A further recognition of how the HMEI plans to expand its membership is the creation of a new position specifically representing the services sector on the board. The HMEI plans to fill this position by the end of 2019. The association is also in the process of drafting a survey for its members, as Anderson explains: “This will be a fairly straightforward feedback survey, but will help us understand their key focus areas going forward.
“Another priority for the HMEI is concerned with one of Brian Day’s key initiatives, which was to develop standardized specifications for new tenders. This will help improve transparency and best practices associated with public tenders with enterprises. This is a well-established initiative and work has been ongoing in cooperation with the WMO for a number of years. We have just agreed on the tender specifications and now we are about to pilot them in a few areas.”
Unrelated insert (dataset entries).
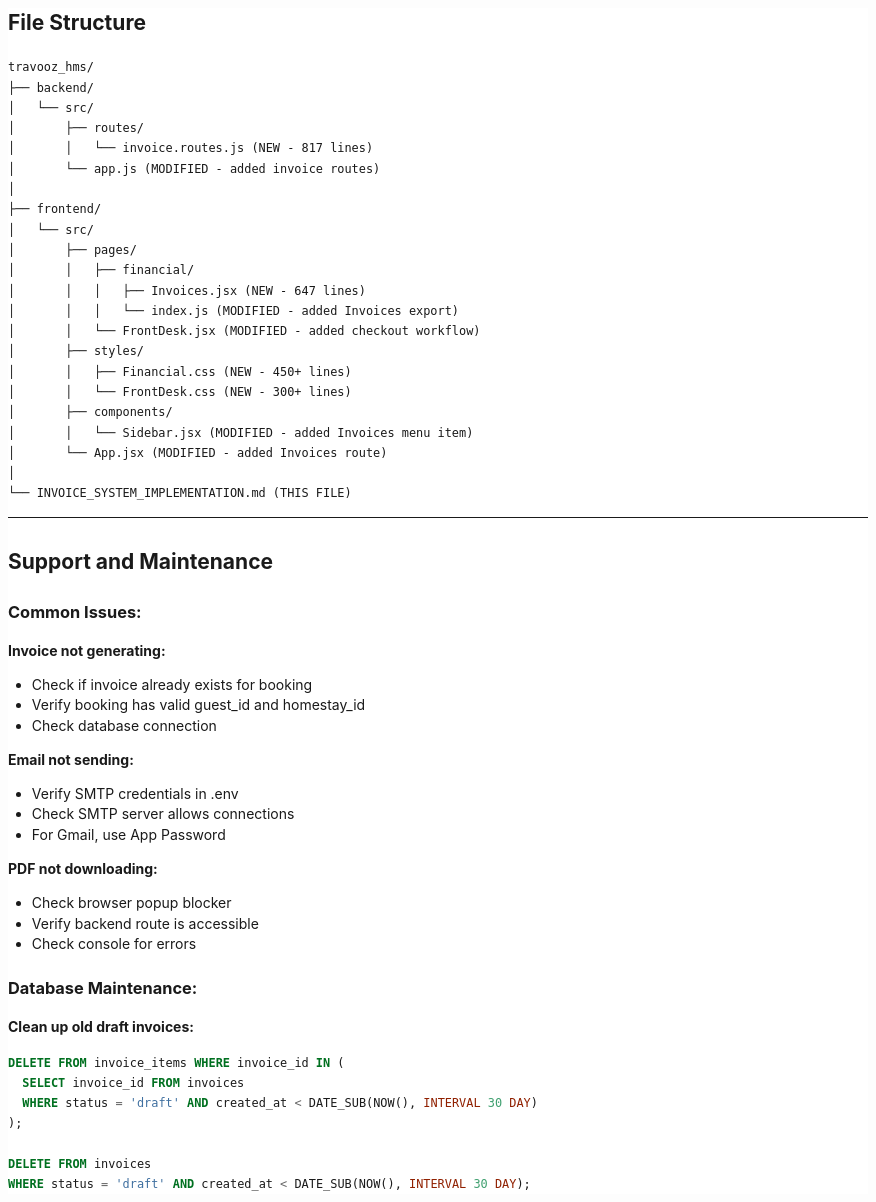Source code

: 
## File Structure

```
travooz_hms/
├── backend/
│   └── src/
│       ├── routes/
│       │   └── invoice.routes.js (NEW - 817 lines)
│       └── app.js (MODIFIED - added invoice routes)
│
├── frontend/
│   └── src/
│       ├── pages/
│       │   ├── financial/
│       │   │   ├── Invoices.jsx (NEW - 647 lines)
│       │   │   └── index.js (MODIFIED - added Invoices export)
│       │   └── FrontDesk.jsx (MODIFIED - added checkout workflow)
│       ├── styles/
│       │   ├── Financial.css (NEW - 450+ lines)
│       │   └── FrontDesk.css (NEW - 300+ lines)
│       ├── components/
│       │   └── Sidebar.jsx (MODIFIED - added Invoices menu item)
│       └── App.jsx (MODIFIED - added Invoices route)
│
└── INVOICE_SYSTEM_IMPLEMENTATION.md (THIS FILE)
```

---

## Support and Maintenance

### Common Issues:

**Invoice not generating:**
- Check if invoice already exists for booking
- Verify booking has valid guest_id and homestay_id
- Check database connection

**Email not sending:**
- Verify SMTP credentials in .env
- Check SMTP server allows connections
- For Gmail, use App Password

**PDF not downloading:**
- Check browser popup blocker
- Verify backend route is accessible
- Check console for errors

### Database Maintenance:

**Clean up old draft invoices:**
```sql
DELETE FROM invoice_items WHERE invoice_id IN (
  SELECT invoice_id FROM invoices 
  WHERE status = 'draft' AND created_at < DATE_SUB(NOW(), INTERVAL 30 DAY)
);

DELETE FROM invoices 
WHERE status = 'draft' AND created_at < DATE_SUB(NOW(), INTERVAL 30 DAY);
```
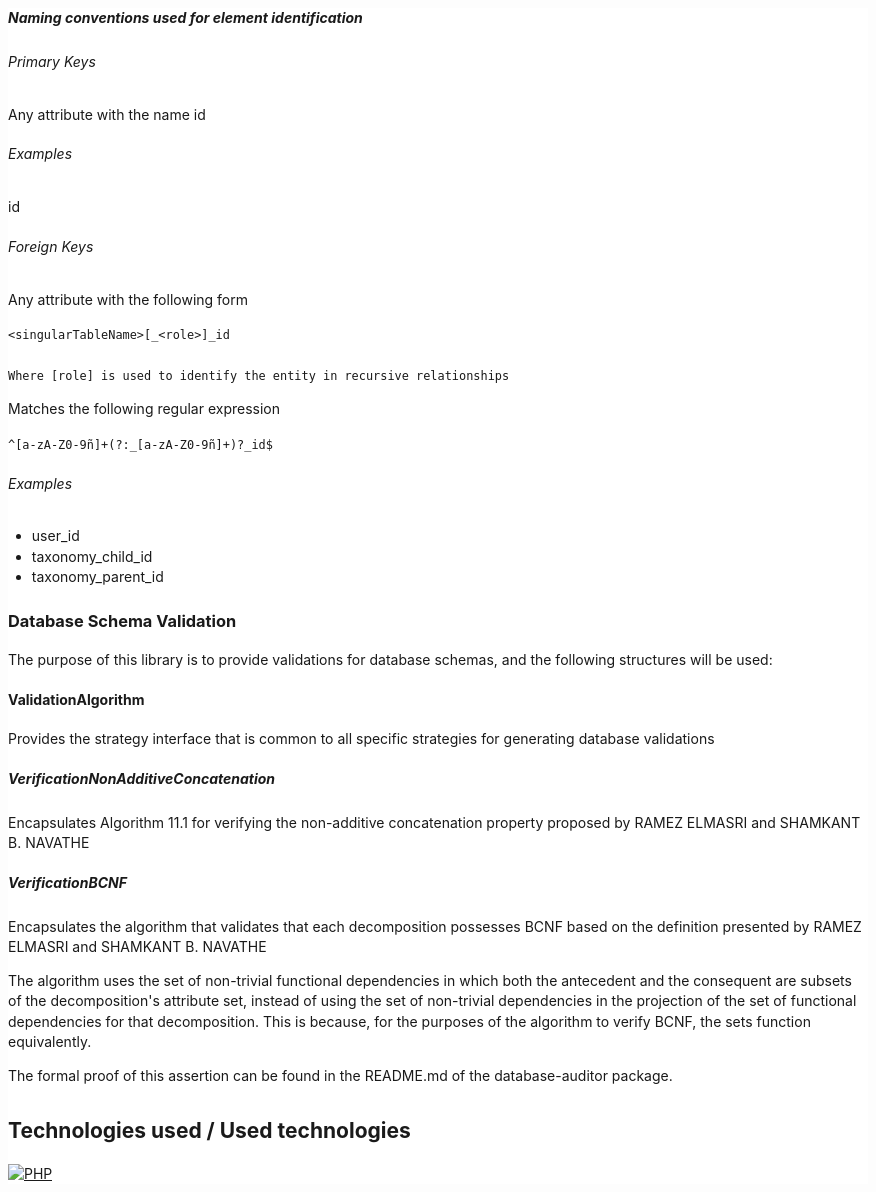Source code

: ##### Naming conventions used for element identification

###### Primary Keys
Any attribute with the name id

###### Examples
id

###### Foreign Keys
Any attribute with the following form
```
<singularTableName>[_<role>]_id

Where [role] is used to identify the entity in recursive relationships

```

Matches the following regular expression
```
^[a-zA-Z0-9ñ]+(?:_[a-zA-Z0-9ñ]+)?_id$
```
###### Examples
- user_id
- taxonomy_child_id
- taxonomy_parent_id

### Database Schema Validation

The purpose of this library is to provide validations for database schemas, and the following structures will be used:

#### ValidationAlgorithm
Provides the strategy interface that is common to all specific strategies for generating database validations
##### VerificationNonAdditiveConcatenation

Encapsulates Algorithm 11.1 for verifying the non-additive concatenation property proposed by RAMEZ ELMASRI and SHAMKANT B. NAVATHE

##### VerificationBCNF

Encapsulates the algorithm that validates that each decomposition possesses BCNF based on the definition presented by RAMEZ ELMASRI and SHAMKANT B. NAVATHE

The algorithm uses the set of non-trivial functional dependencies in which both the antecedent and the consequent are subsets of the decomposition's attribute set, instead of using the set of non-trivial dependencies in the projection of the set of functional dependencies for that decomposition. This is because, for the purposes of the algorithm to verify BCNF, the sets function equivalently.

The formal proof of this assertion can be found in the README.md of the database-auditor package.

## Technologies used / Used technologies

[![PHP](https://img.shields.io/badge/php-blue?logo=php&style=for-the-badge&logoColor=blue&labelColor=gray)]()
According to Anderson, the key technologies, which are set to have a big impact on the meteorological sector in the next few years, are cloud computing, AI and remote sensing. “Cloud computing isn’t a new development – a lot of companies in various industries already put most of their assets in the cloud. But in the meteorological sector it hasn’t been adopted that much because traditionally, cloud-based computing systems haven’t had the ability to run weather models in any kind of meaningful way. This is changing now.
“The computing capabilities in the cloud are now matching what you can do in a data center,” Anderson continues. “One great example of how the meteorological sector in the US is using the cloud is NOAA’s creation of the Earth Prediction Innovation Center (EPIC), which aims to address persistent challenges in translating research advances into operational forecasts. It will use cloud computing to enable external researchers to easily contribute to NOAA models.
“Other technologies we will see have a major impact on the meteorological sector in the next few years are AI and remote sensing. The industry hasn’t even begun to scratch the surface of AI, so there is great potential for it to improve forecasts, especially in the area of producing alerts and warnings from models. We will see remote sensing being used more for new observation types,” he adds.
Anderson is extremely optimistic about the future of the meteorological sector, although he believes there are some key challenges that still need to be overcome. “One of the main challenges is making sure national meteorological and hydrological services remain relevant and deliver relevant services to their constituents,” he explains. “Cooperation is key in this area. The industry needs to work together to ensure data is delivered in a usable format and exchanged with the relevant organizations to improve forecasting abilities.”
He is also optimistic about recent changes with the WMO’s commissions: “The radical restructuring of the WMO as a whole, where it has gone from eight commissions down to two, is going to be extremely beneficial for the industry as a whole, which is why now is such an important time in the meteorological sector.
“Looking specifically at the HMEI, I am hopeful that we will continue to grow and ultimately be seen as a key constituent in the global weather enterprise, and that we will represent the entire private sector and not just be seen as representing equipment suppliers,” he concludes.